4 thoughts on “4 Strategies for Staying Motivated With ADHD

  • January 25, 2016 at 5:48 pm

    Wow. This is me,to a T. I’ve tried for years to explain what this whole shebang is like from the inside, but but your explanation nails it.

    I do have two questions.

    First, I noticed when I was a child that I was never able to think of anything to do to change a situation. If I were at point A and wanted to be at point B, I had the desire,but I could never think of anything to do, no matter how small, that would move me off of point A, let alone get me to B. I’m still like that to a large degree; I just don’t *think* in terms of “goals.” Is that a ADHD, or is it something else? (I was diagnosed ADHD in 1997 (age 34), then ASD in 2014 (age 51).)

    Second, I noticed two things recently. First, whereas I normally get really aggravated and angry, and have to walk away and give up, when faced with, say,a whole day of household chores, I found by accident that playing on Facebook constantly throughout the process short-circuited that response and made it possible for me to keep at the chores for about 9 hours and in short be successful, a very rare thing, believe me.
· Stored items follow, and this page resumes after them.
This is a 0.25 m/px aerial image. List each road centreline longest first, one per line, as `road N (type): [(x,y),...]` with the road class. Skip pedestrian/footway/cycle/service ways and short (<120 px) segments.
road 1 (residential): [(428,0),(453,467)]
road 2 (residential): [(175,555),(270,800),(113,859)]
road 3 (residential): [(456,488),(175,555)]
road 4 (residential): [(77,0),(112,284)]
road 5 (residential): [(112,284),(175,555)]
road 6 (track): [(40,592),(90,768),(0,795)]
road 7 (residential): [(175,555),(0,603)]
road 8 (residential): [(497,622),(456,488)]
Also, just last week, I discovered that playing with my new kitten, while working on household paperwork with my wife, led to my being much better focused on that paperwork than I usually am. It seems somewhat counterintuitive that a distraction would help focus, doesn’t it? What do you say about that? My working hypothesis is that my attention is focused by the act-and-moment of “switching gears” — cat, papers, cat, papers — and that by doing that *constantly* I kept myself balanced on that thin knife-edge moment when focus was best.

    Reply
    • January 26, 2016 at 2:06 am

      Hi Chris — thanks for commenting! I think the things you describe could definitely be ADHD-related:

      1) People with ADHD have trouble with executive functioning and planning ahead, which can cause us to “react” rather than deciding on actions and goals in advance. When I tried meds the first time, one of the biggest differences I noticed was having “agency” and making more deliberate decisions about what I wanted to do.
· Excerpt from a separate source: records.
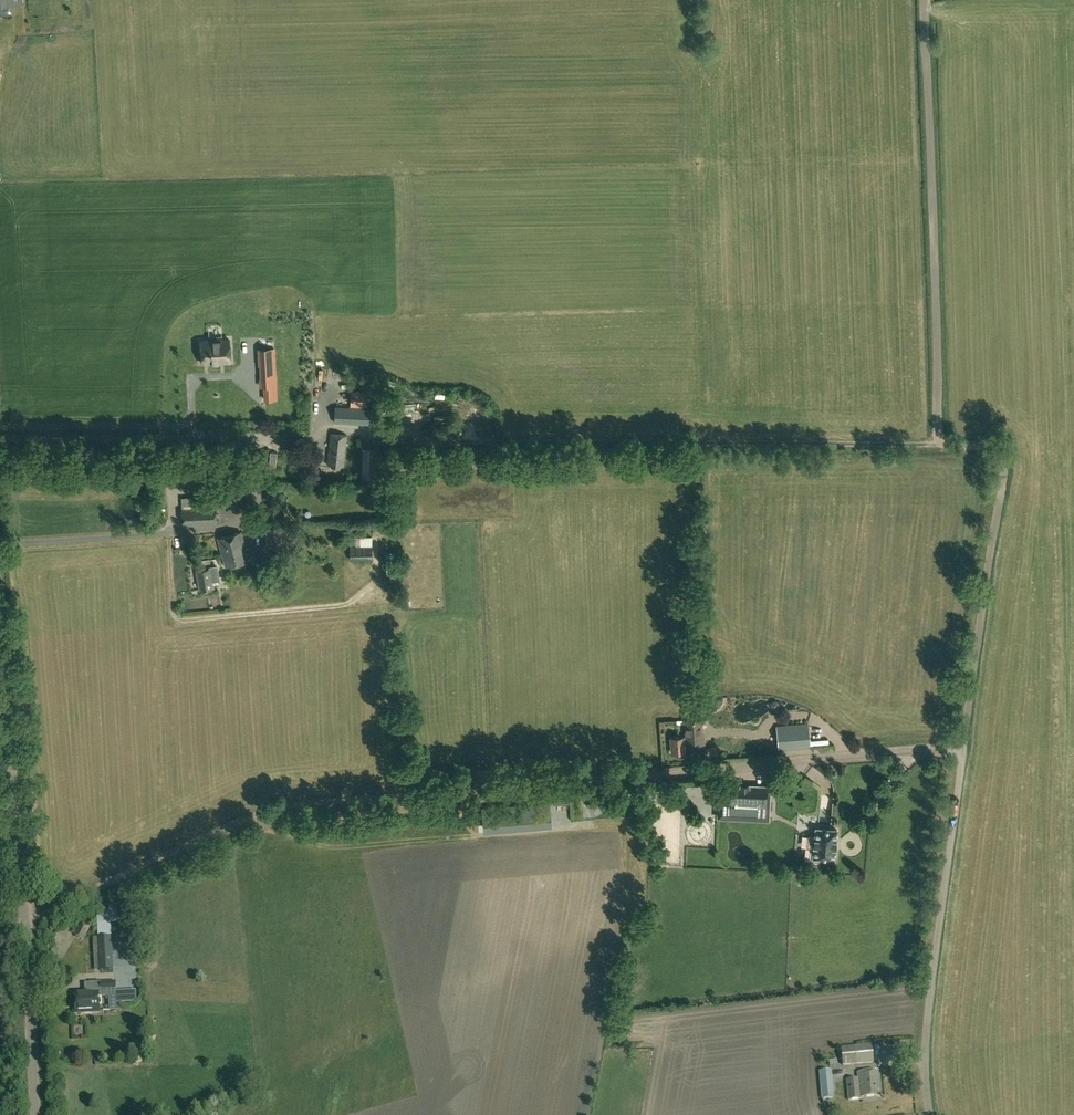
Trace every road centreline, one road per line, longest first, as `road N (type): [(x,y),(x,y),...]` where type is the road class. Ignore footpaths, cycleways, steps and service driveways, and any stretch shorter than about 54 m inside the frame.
road 1 (track): [(964,748),(294,805),(24,918)]
road 2 (track): [(964,748),(1004,463),(997,449),(940,442),(926,0)]
road 3 (track): [(940,442),(406,443),(326,428)]
road 4 (unclassified): [(33,1114),(0,618)]
road 5 (unclassified): [(930,1114),(923,1062),(930,969),(964,748)]
road 6 (track): [(168,533),(172,611),(183,619),(348,605),(376,586)]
      2) Both of these are perfect examples of adding rewards during tasks to help motivation. Rather than just trying to power through tedious tasks you’re mixing them with things you enjoy. I.e., kittens make everything better!

      Reply
      • March 17, 2019 at 9:38 pm

        Neil — thanks for confirming and clarifying the connection between my experienced and observations, and known aspects of ADHD. (Sorry for the delay in this response; I left this page open in a tab but it got buried under literally a couple of hundred others that I am just now getting around to looking through. ADD! ADD! ADD…! …)

        Reply
      • March 17, 2019 at 11:43 pm

        Hey, I’m just glad you finally found this tab. 😛 Thanks for reading and commenting!